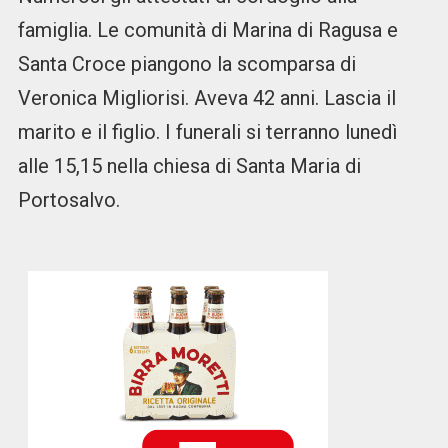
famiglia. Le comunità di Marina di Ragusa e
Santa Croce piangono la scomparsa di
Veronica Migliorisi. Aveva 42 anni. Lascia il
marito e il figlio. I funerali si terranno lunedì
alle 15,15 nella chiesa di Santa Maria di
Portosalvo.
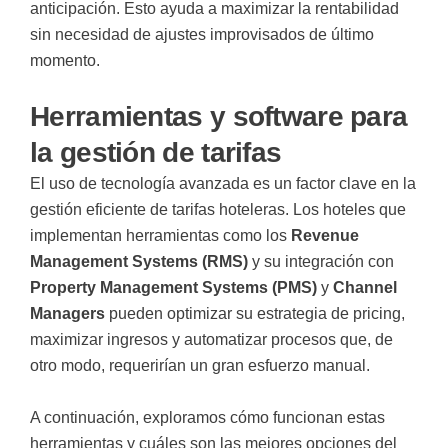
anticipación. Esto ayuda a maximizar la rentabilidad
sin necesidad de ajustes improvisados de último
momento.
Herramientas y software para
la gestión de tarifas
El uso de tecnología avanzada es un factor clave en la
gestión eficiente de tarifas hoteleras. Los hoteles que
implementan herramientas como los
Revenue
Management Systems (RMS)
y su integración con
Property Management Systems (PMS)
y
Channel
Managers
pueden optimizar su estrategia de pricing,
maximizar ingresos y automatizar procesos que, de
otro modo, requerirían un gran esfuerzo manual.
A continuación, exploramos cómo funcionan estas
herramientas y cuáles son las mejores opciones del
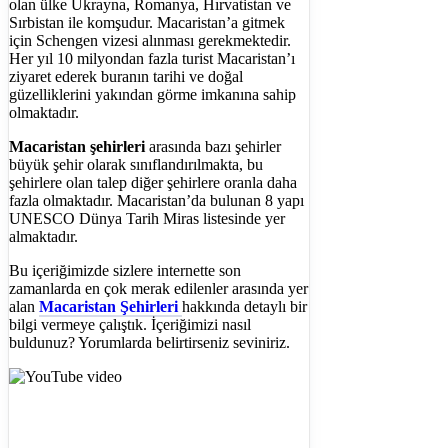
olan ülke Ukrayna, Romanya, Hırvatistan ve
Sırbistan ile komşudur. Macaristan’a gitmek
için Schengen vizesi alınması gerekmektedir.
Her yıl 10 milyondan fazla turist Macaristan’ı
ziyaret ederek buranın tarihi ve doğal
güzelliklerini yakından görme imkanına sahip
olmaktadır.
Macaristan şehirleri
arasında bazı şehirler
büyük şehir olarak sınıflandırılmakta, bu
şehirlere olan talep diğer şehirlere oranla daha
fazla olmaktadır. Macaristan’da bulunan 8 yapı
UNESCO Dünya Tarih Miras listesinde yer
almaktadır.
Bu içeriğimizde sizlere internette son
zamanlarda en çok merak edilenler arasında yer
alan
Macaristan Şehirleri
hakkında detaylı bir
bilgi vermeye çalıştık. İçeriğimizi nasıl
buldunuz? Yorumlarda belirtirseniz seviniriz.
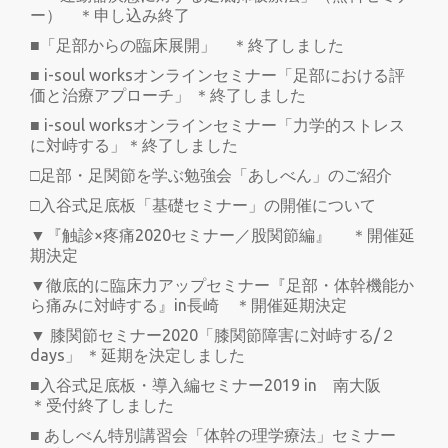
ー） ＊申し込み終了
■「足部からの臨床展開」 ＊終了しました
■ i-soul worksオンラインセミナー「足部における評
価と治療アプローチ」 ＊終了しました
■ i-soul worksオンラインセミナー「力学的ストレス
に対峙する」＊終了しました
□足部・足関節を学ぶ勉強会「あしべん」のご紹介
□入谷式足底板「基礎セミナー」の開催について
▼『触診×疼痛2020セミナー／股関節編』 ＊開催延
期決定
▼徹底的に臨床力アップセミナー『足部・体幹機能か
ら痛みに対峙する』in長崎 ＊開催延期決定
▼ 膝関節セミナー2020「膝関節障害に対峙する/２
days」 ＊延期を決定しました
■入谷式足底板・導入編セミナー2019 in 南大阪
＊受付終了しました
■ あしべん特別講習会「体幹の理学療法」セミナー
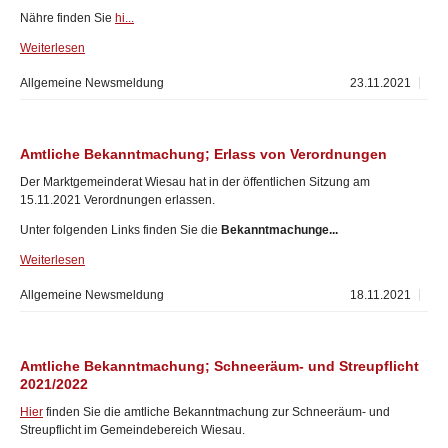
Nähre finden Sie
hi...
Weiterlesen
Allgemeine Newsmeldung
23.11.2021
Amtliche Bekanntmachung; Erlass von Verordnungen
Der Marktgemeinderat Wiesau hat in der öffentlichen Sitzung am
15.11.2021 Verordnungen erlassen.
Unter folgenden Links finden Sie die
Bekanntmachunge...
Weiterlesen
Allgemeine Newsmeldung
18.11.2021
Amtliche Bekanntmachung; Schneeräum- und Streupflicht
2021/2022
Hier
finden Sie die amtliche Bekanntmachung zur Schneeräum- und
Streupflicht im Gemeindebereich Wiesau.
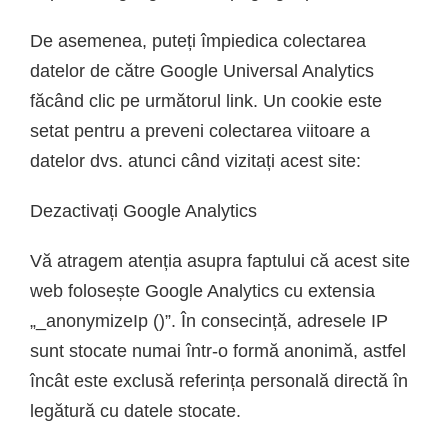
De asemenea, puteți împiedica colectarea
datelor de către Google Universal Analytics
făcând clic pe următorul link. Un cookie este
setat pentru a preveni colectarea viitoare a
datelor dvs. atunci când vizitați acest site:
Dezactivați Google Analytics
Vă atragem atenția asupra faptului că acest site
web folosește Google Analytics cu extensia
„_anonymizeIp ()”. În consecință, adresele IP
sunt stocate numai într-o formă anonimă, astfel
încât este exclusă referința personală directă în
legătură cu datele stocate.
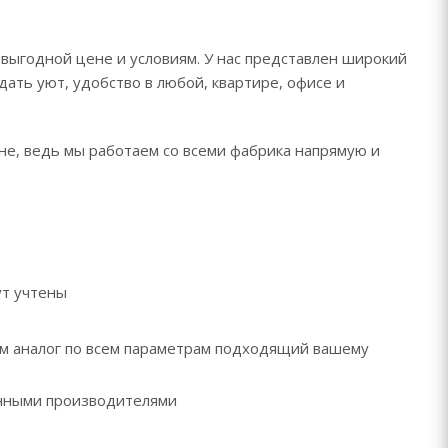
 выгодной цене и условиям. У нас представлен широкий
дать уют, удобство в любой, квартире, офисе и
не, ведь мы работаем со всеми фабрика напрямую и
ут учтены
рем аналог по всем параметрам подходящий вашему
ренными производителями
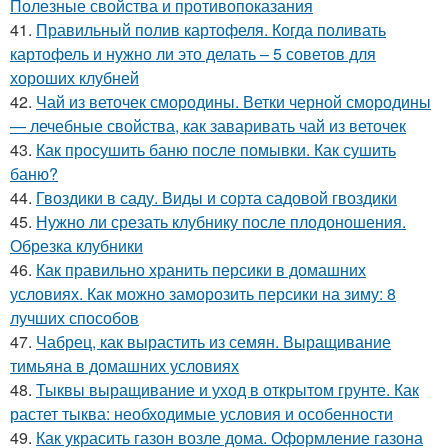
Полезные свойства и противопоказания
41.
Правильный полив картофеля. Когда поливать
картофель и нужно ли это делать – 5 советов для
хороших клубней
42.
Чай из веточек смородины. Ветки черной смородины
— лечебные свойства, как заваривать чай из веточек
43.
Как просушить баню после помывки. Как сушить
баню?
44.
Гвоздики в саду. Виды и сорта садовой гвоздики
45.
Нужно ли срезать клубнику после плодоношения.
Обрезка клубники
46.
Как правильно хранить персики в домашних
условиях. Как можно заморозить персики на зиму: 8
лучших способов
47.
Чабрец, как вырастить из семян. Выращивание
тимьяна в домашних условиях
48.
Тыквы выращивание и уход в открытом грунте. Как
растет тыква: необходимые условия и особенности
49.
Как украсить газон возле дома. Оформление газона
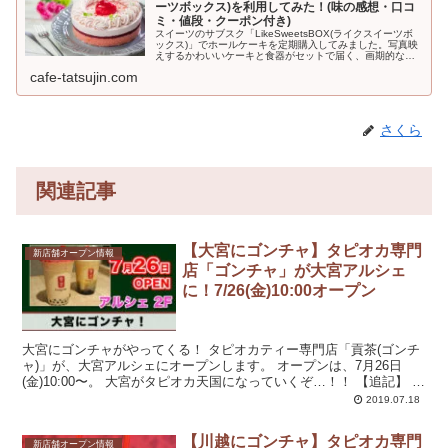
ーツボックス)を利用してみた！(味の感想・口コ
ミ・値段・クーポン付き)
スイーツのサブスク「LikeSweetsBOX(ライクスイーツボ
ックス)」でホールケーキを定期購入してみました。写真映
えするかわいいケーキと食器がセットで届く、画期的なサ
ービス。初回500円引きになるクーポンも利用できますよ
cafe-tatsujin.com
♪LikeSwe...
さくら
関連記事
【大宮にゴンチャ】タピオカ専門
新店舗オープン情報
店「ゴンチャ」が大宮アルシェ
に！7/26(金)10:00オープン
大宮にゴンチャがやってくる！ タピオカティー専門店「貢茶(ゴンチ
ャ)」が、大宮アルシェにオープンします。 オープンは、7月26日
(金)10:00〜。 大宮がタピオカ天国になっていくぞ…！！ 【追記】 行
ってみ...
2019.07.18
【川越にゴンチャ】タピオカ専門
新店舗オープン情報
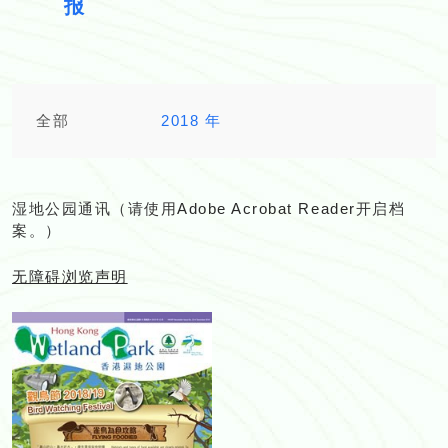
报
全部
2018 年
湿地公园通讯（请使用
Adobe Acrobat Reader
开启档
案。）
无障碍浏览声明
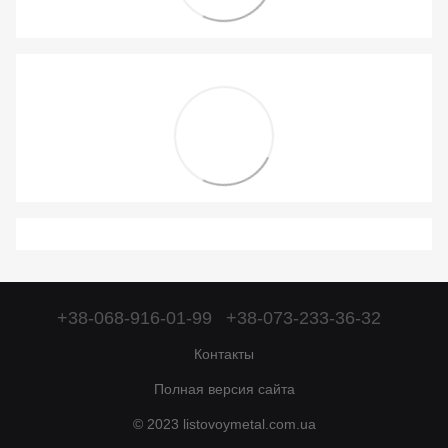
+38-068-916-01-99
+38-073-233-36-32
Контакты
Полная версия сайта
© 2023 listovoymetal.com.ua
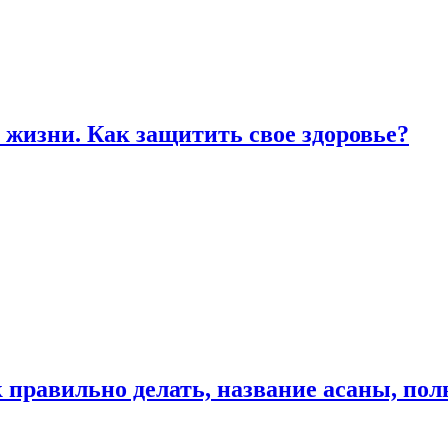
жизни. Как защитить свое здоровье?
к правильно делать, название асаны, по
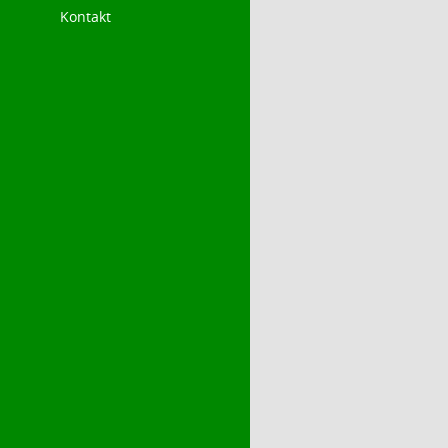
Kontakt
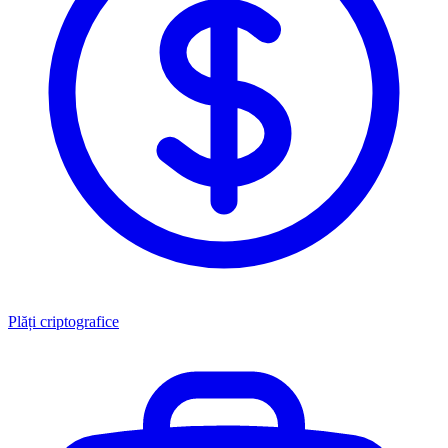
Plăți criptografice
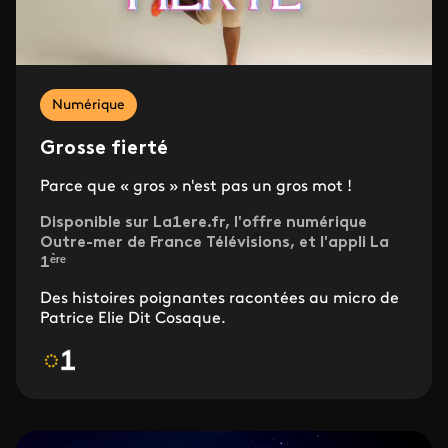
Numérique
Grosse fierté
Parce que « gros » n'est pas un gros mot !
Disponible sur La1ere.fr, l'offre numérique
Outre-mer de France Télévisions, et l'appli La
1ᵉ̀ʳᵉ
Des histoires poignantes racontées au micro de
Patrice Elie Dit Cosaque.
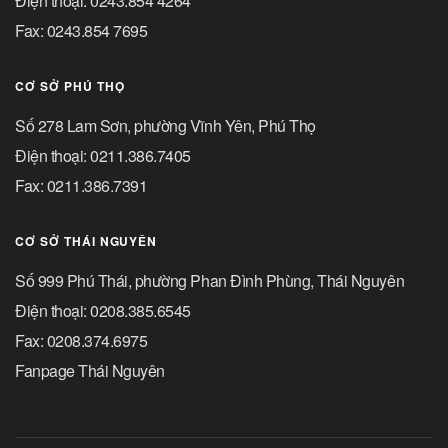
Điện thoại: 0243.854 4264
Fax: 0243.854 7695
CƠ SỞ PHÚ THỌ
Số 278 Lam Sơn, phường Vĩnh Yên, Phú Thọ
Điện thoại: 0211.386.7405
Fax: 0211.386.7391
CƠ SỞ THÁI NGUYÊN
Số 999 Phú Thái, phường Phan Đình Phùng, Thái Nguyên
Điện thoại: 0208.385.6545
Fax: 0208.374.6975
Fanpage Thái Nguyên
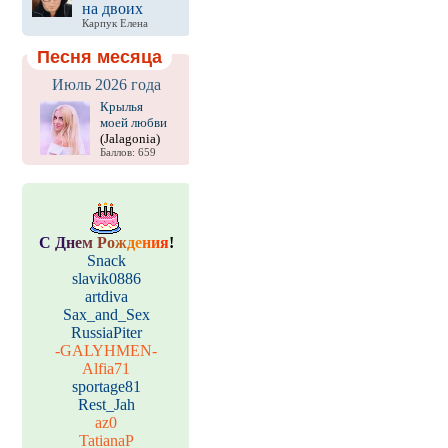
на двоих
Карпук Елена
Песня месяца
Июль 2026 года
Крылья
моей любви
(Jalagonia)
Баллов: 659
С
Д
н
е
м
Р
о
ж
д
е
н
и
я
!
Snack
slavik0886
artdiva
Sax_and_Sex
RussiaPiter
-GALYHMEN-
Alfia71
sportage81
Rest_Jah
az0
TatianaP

• EXERCISE PROMPT
Lines containing the string "Analytics" are the ones to copy from the entries above.

• ANSWER TO THE PROBLEM
datelor de către Google Universal Analytics
Dezactivați Google Analytics
web folosește Google Analytics cu extensia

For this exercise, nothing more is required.